On a page of paper draw an equilateral triangle divided into three segments by horizontal parallel lines. The top segment is small, the middle larger and the bottom segment is the largest. These segments are the building blocks of relationships.
The base section write RESPECT. In the middle write LIKE. And on the top write LOVE. Though love is the pinnacle we all wish to obtain and maintain; the foundation of all relationships is the presence or lack of presence of respect. There are more people in life we respect, even if we do not know them personally, then like or love. Therefore, respect is the largest section. Sometimes as we get to know people, we like them: Neighbors, teachers and coworkers are examples. Of those we like we have a small group that we love. Each type of relationship, each block builds from the other.

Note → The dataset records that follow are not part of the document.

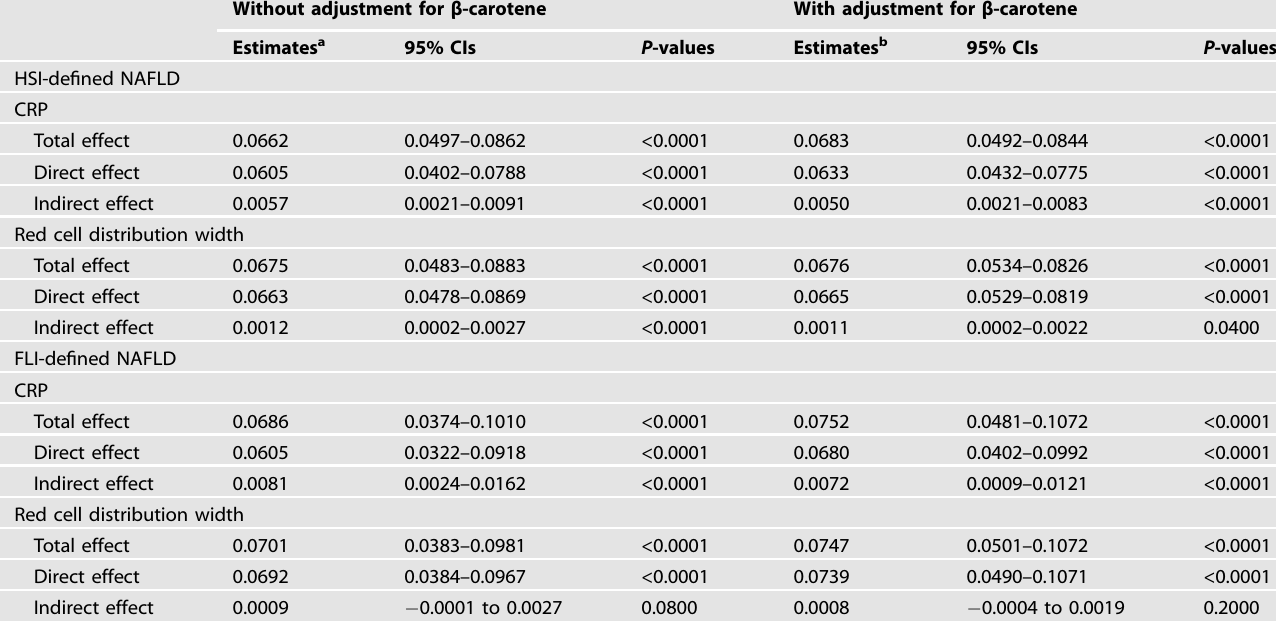
Table 3. Mediation effects of dietary sodium on NAFLD with CRP and red cell distribution width as mediators. Without adjustment for β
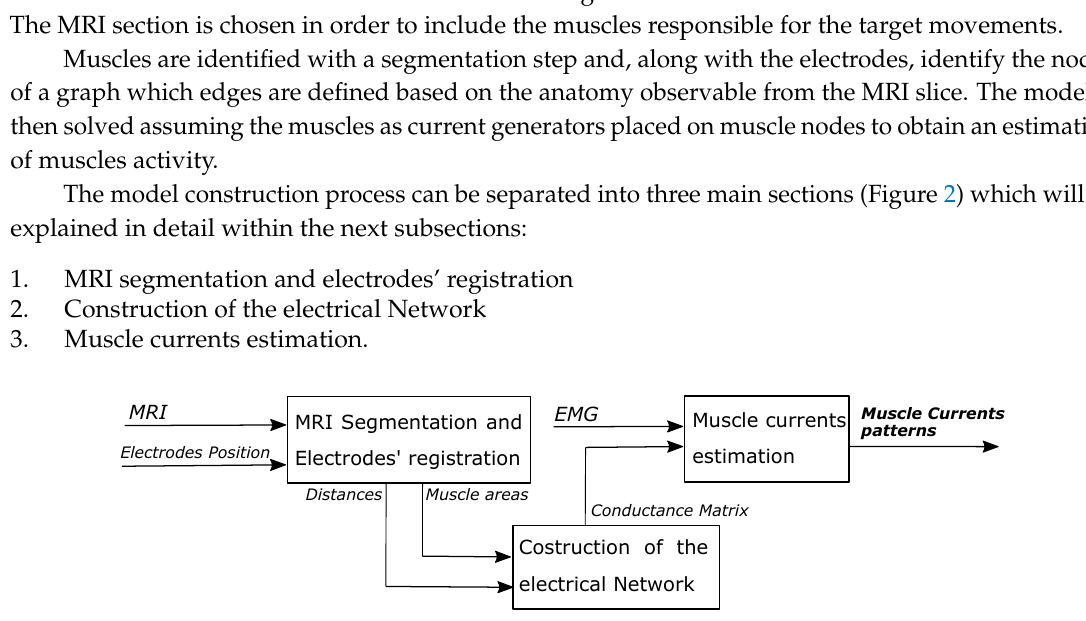
Figure 2. Diagram of the proposed approach. Three main parts can be identified, MRI segmentation and electrodes’ registration, Construction of the electrode network and muscle currents estimation. From the left, the MRI segmentation and electrodes’ registration block process the information in the MRI and about the electrodes’ position to estimate the distance between the elements (muscles and electrodes) in the MRI and the muscles’ cross section areas. This information is then used to create and weight the edges of a graph describing the interaction between the nodes representing muscles and electrodes. In the Muscle current estimation block, the EMG is exploited to obtain an estimation of the muscle activation patterns solving an inverse problem using the conductance matrix that describes the graph and the related electrical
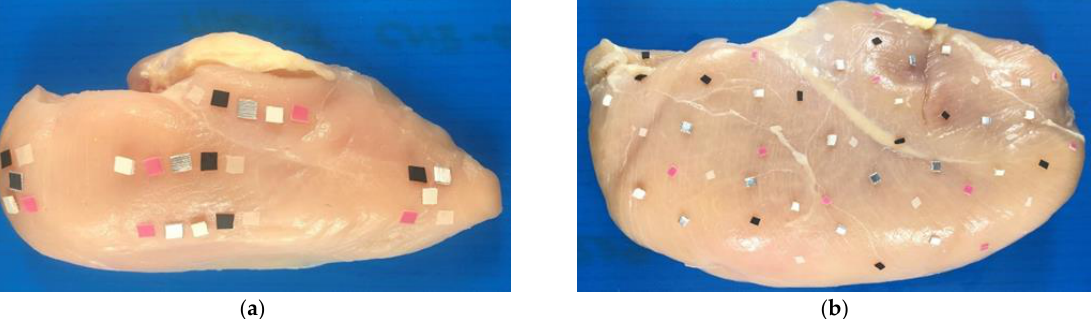
Figure 2. Chicken breast fillets contaminated ( a ) with 5 × 5 mm 2 pieces of FMs and ( b ) with 2 × 2 mm 2 pieces of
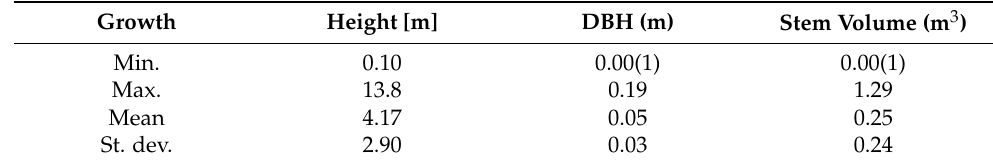
Table 1. The statistics of reference growth values derived for the 14 common plots after filtering out the fallen and broken trees and measurement errors. Growth Height [m] DBH (m) Min.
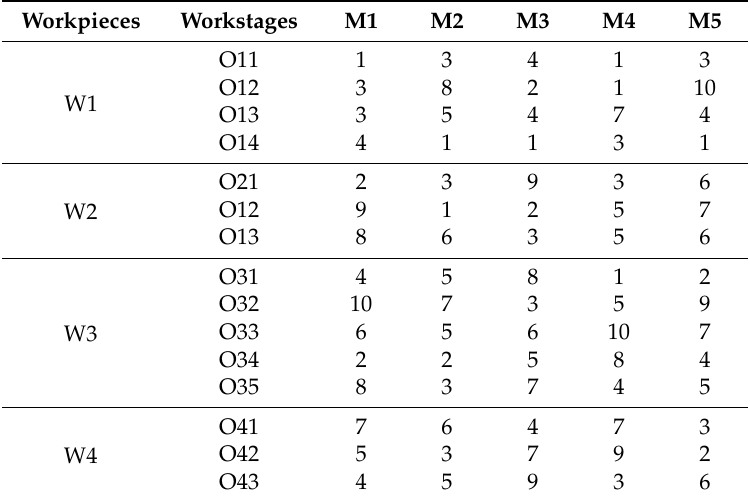
Table 3. List of the Processing Time of Four Workpieces on Five Machines.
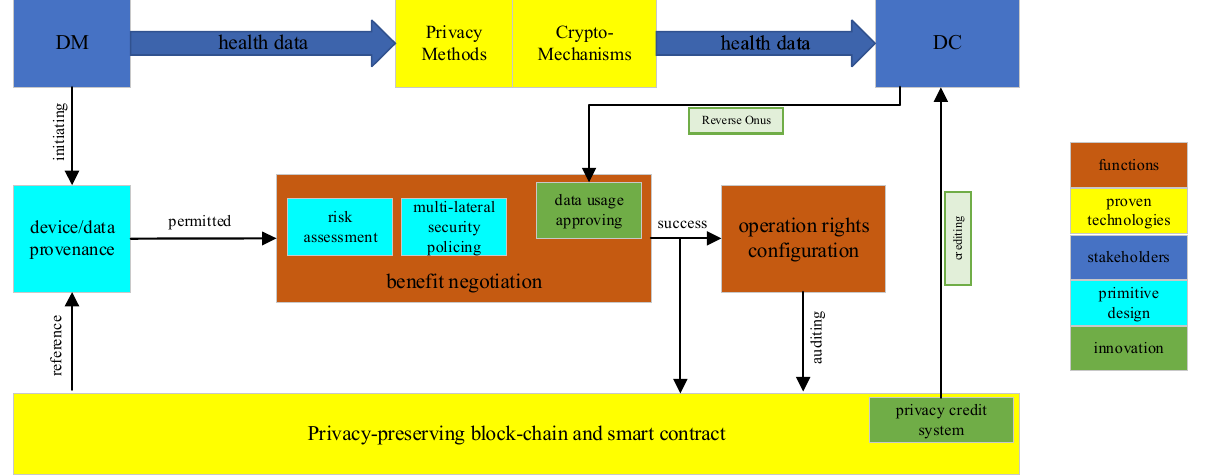
Figure 2. Function-level relational architecture.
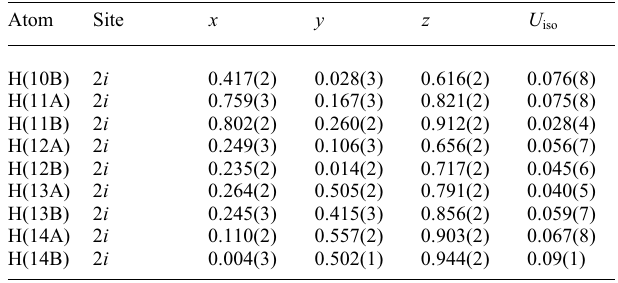
Table 3. Atomic coordinates and displacement parameters (in Å 2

Since respect is the foundation of this relationship pyramid; when respect dwindles, decays, the foundation becomes weakened, brittle, fractured. On your drawing from left to write shadow in ¾ of the respect block. Obviously, if this was a real pyramid it would topple over.
We do not want our relationships to topple, so we try to compensate quickly and we take some away from like and also from love until what we have no longer resembles a pyramid (or a healthy relationship). It stands, but it is not pretty and can get be quite ugly and dissatisfying to those involved.
Rebuilding and strengthening the foundation is the only way to securely rebuild the relationship. Relationship therapy is a tool that helps to secure the blocks as rebuilding occurs. Patience is a must, since rebuilding is much more tedious than building from scratch.